In April 1991 the Education Minister, Louis Pienaar, announced that the offending section was to be removed from the statute books: "Although quotas were never determined, the deletion of this provision indicates once again the government's commitment to recognise the autonomy of universities and demonstrates its undertaking to abolish racial discrimination from the statute book."
From the mid-1980s UCT applied a corrective action policy based upon real disadvantage students had suffered at the hands of apartheid discrimination (but not, on principle, on race). The university pursued this policy of ‘equal opportunity affirmative action' up until the mid-1990s. According to its pre-1996 mission statement UCT strove "to maintain a strong tradition of non-discrimination in regard to race" both in the constitution of its student body and in the selection and promotion of its academic and administrative staff. Students would be selected on merit, although special criteria would be used to identify disadvantaged students with potential, and they would be given extra assistance to help them succeed.
In 1994 the African National Congress came to power and increasingly asserted, under Thabo Mbeki's leadership, its African nationalist agenda. Like many other racialist movements through history it made the demand that the universities, along with all other sectors of society, limit the proportion of minorities to their percentage of the population.
Instead of resisting or opposing this principle UCT adopted it as its own.
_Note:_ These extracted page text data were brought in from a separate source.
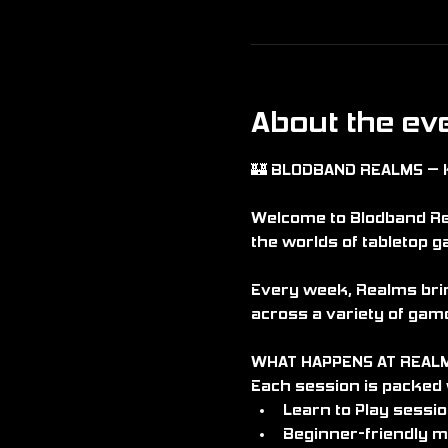
About the ev
🏰 BLODBAND REALMS – 
Welcome to Blodband Rea
the worlds of tabletop g
Every week, Realms brin
across a variety of game
WHAT HAPPENS AT REAL
Each session is packed w
Learn to Play sessi
Beginner-friendly m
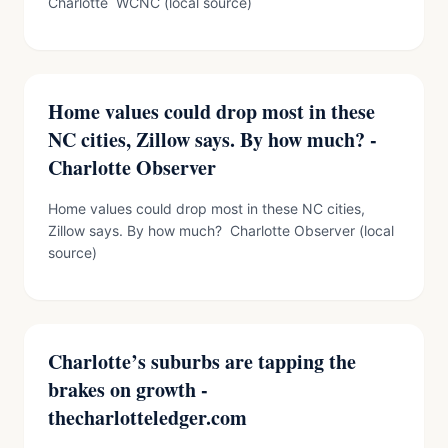
Charlotte WCNC (local source)
Home values could drop most in these
NC cities, Zillow says. By how much? -
Charlotte Observer
Home values could drop most in these NC cities,
Zillow says. By how much? Charlotte Observer (local
source)
Charlotte’s suburbs are tapping the
brakes on growth -
thecharlotteledger.com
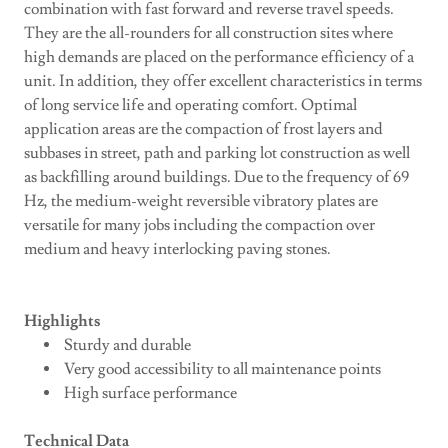
combination with fast forward and reverse travel speeds.
They are the all-rounders for all construction sites where
high demands are placed on the performance efficiency of a
unit. In addition, they offer excellent characteristics in terms
of long service life and operating comfort. Optimal
application areas are the compaction of frost layers and
subbases in street, path and parking lot construction as well
as backfilling around buildings. Due to the frequency of 69
Hz, the medium-weight reversible vibratory plates are
versatile for many jobs including the compaction over
medium and heavy interlocking paving stones.
Highlights
Sturdy and durable
Very good accessibility to all maintenance points
High surface performance
Technical Data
Where it moderated it, and balanced it against other competing considerations, was in its application. This may have been a shrewd decision, politically and tactically, given the power of the ANC, and its racial demands, at the time. (UCT does seem to have done much better than some other universities in manoeuvring, albeit in a somewhat slimy way, through the transition.)
But its decision to place race at the centre of its admissions policy, and apply (in all but name) racial quotas, represents a complete betrayal of the principles it once invoked in the struggle against Apartheid-era discrimination.
Perhaps more importantly it represents a profound intellectual failure. The contribution of our universities to public debate in South Africa, over the past decade, has been pathetic.
Perhaps the main reason for this was that so many academics simply floated along, as UCT did as an institution, with the tide of the ascendant racial nationalism. South Africa is now dealing with destructive consequences of that project. It is difficult to see what contribution UCT can make to understanding and correcting these, for as long as it clings to the odious racial principle that lay at the heart of it.